Fonte: STJ 

Por unanimidade, a Terceira Turma do Superior Tribunal de Justiça (STJ) decidiu que, na discussão sobre a impenhorabilidade de pequena propriedade rural, o ônus de comprovar que as terras são trabalhadas pela família recai sobre o executado, dono do imóvel.

Além disso, para o colegiado, o fato de os devedores serem proprietários de outros imóveis não impede o reconhecimento da impenhorabilidade, desde que os terrenos sejam contínuos e a soma das áreas não ultrapasse quatro módulos fiscais.

Com base nesse entendimento, os ministros determinaram o retorno de um processo ao Tribunal de Justiça de Minas Gerais (TJMG) para que, em novo julgamento, avalie se o imóvel é ou não penhorável.

Na execução de uma dívida contra o produtor rural, a impugnação à penhora foi rejeitada sob o fundamento de falta de prova de que a propriedade seja trabalhada pela família ou lhe sirva de moradia. O juízo também considerou inviável o acolhimento da tese de impenhorabilidade, pois os devedores são proprietários de outros imóveis. O TJMG negou provimento ao recurso dos proprietários sob o argumento de que eles não comprovaram os requisitos da impenhorabilidade.

No recurso ao STJ, os devedores argumentaram que o imóvel penhorado tem área inferior a quatro módulos fiscais e que a soma dos demais terrenos que possuem está compreendida nesse limite legal.

Lacuna legislativa

Segundo a ministra Nancy Andrighi, relatora, para reconhecer a impenhorabilidade, como preceitua o artigo 833, VIII, do Código de Processo Civil de 2015 (CPC/2015), é preciso que o imóvel se qualifique como pequena propriedade rural, nos termos da lei, e que seja explorado pela família.

Entretanto, segundo a ministra, não há uma lei definindo o que seja pequena propriedade rural para fins de impenhorabilidade. Ela explicou que, diante da lacuna legislativa, a jurisprudência tem tomado emprestado o conceito estabelecido na Lei 8.629/1993, que enquadra como pequeno o imóvel rural “de área até quatro módulos fiscais, respeitada a fração mínima de parcelamento”.

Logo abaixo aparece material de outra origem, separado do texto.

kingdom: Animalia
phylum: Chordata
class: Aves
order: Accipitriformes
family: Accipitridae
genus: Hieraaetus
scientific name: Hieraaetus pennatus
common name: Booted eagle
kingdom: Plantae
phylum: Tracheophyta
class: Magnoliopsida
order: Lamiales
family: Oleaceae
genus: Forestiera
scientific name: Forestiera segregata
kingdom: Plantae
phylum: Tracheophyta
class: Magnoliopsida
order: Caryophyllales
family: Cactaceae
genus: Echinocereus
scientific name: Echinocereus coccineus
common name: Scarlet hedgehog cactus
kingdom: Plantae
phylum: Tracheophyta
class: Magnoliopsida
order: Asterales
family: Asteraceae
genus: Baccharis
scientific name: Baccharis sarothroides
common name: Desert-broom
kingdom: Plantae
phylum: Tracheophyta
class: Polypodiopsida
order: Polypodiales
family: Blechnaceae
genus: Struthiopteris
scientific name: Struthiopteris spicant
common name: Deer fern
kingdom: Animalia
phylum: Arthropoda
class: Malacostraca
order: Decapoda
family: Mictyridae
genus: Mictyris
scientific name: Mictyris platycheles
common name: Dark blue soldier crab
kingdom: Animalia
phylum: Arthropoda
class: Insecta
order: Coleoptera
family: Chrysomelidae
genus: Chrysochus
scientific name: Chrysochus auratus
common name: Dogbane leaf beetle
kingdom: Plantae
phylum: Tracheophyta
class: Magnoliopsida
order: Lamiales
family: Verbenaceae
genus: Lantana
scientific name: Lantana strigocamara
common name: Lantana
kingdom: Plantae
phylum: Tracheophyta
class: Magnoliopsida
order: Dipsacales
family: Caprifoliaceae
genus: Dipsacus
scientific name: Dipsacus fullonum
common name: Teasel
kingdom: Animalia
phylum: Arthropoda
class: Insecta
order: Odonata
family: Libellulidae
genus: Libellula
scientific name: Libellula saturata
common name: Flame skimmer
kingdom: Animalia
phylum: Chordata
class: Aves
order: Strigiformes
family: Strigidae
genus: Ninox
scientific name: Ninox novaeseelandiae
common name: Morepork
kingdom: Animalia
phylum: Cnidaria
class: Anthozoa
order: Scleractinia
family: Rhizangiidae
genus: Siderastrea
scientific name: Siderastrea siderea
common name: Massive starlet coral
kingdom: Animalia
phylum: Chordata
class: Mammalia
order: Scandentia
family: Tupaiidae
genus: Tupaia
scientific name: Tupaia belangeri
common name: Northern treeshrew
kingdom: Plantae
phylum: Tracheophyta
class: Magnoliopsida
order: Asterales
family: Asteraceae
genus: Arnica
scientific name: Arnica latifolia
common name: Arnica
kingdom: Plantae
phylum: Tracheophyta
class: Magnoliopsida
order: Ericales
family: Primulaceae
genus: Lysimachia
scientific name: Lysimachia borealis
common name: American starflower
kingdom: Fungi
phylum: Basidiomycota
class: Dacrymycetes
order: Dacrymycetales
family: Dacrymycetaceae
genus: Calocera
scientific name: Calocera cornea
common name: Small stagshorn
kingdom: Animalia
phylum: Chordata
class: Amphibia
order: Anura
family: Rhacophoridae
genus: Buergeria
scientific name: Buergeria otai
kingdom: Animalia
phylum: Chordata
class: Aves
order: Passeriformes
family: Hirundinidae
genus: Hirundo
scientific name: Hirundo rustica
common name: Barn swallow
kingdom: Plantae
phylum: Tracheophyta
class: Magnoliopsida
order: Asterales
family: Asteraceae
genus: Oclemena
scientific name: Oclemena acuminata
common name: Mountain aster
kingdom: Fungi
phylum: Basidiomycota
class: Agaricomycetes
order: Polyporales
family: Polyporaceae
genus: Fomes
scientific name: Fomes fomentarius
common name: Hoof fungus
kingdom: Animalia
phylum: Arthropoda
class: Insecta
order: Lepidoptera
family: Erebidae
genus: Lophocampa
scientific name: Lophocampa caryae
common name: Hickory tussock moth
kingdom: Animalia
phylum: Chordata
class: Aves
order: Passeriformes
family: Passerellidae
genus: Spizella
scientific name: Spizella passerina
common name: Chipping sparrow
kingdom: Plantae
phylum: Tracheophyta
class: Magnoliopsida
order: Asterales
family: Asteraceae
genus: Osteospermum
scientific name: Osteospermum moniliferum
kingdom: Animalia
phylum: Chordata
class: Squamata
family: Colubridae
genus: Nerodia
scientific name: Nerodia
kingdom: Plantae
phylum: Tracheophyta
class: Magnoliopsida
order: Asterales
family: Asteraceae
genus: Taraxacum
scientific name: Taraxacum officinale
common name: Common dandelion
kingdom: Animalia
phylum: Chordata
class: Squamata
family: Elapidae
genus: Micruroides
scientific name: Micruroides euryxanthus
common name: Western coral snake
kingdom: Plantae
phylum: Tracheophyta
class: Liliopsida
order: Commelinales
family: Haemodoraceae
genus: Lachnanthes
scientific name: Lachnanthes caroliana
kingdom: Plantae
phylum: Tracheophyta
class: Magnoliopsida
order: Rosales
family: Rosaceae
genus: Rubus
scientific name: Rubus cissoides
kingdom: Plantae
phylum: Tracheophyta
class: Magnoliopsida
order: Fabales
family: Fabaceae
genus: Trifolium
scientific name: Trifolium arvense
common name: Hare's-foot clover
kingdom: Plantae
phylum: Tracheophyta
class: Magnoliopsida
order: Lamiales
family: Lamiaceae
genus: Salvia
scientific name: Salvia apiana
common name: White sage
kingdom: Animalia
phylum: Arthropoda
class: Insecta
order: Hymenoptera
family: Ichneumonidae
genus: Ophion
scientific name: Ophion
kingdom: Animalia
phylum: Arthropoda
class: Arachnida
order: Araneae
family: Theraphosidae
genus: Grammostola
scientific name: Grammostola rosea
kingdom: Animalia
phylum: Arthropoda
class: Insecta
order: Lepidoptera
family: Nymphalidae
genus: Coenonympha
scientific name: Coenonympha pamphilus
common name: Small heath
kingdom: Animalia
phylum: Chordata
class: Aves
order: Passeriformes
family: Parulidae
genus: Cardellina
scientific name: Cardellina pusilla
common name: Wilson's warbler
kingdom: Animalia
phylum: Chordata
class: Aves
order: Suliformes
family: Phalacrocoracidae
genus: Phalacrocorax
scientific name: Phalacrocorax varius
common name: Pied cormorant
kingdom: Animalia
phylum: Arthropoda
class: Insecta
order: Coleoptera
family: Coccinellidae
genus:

Como lembrou a relatora, a Terceira Turma já considerava, na vigência do CPC/1973, que o reconhecimento da impenhorabilidade exigia do devedor a comprovação de que a propriedade é pequena e se destina à exploração familiar (REsp 492.934 e REsp 177.641). E a regra geral prevista no artigo 373 do CPC/2015 – acrescentou a magistrada – estabelece que o ônus de demonstrar a veracidade do fato é da parte que o alega.

Para a magistrada, a legislação é expressa ao condicionar o reconhecimento da impenhorabilidade da pequena propriedade rural à sua exploração familiar.

“Isentar o devedor de comprovar a efetiva satisfação desse requisito legal e transferir a prova negativa ao credor importaria em desconsiderar o propósito que orientou a criação dessa norma, o qual consiste em assegurar os meios para a manutenção da subsistência do executado e de sua família”, afirmou.

Proteção constitucional

Nancy Andrighi destacou também que ser proprietário de um único imóvel rural não é pressuposto para o reconhecimento da impenhorabilidade. “A imposição dessa condição, enquanto não prevista em lei, é incompatível com o viés protetivo que norteia o artigo 5º, XXVI, da Constituição Federal e o artigo 833, VIII, do CPC/2015”, completou.

Segundo ela, se os terrenos forem contínuos e a soma de suas áreas não ultrapassar quatro módulos fiscais, a pequena propriedade rural será impenhorável. Caso a área total seja maior, a proteção se limitará a quatro módulos fiscais (REsp 819.322).

Por outro lado – comentou a ministra –, se o devedor for titular de mais de um imóvel rural, não contínuos, mas todos explorados pela família e de até quatro módulos fiscais, a solução mais adequada é proteger uma das propriedades e autorizar que as demais sejam penhoradas para a quitação da dívida, como forma de viabilizar a continuidade do trabalho do pequeno produtor e, simultaneamente, não embaraçar a efetividade da Justiça.

Especificidades

No caso analisado, a relatora entendeu que o fato de o imóvel ser explorado pela família é incontroverso, mas o TJMG não verificou se os outros terrenos dos devedores são contínuos e se também são trabalhados pela família; por isso, o processo foi devolvido para novo julgamento.

Ao dar provimento parcial ao recurso dos devedores, a ministra observou que, a partir da análise das especificidades do caso, o julgador poderá autorizar a substituição do bem penhorado por outro igualmente eficaz e menos oneroso para o executado, em observância ao princípio da menor onerosidade da execução.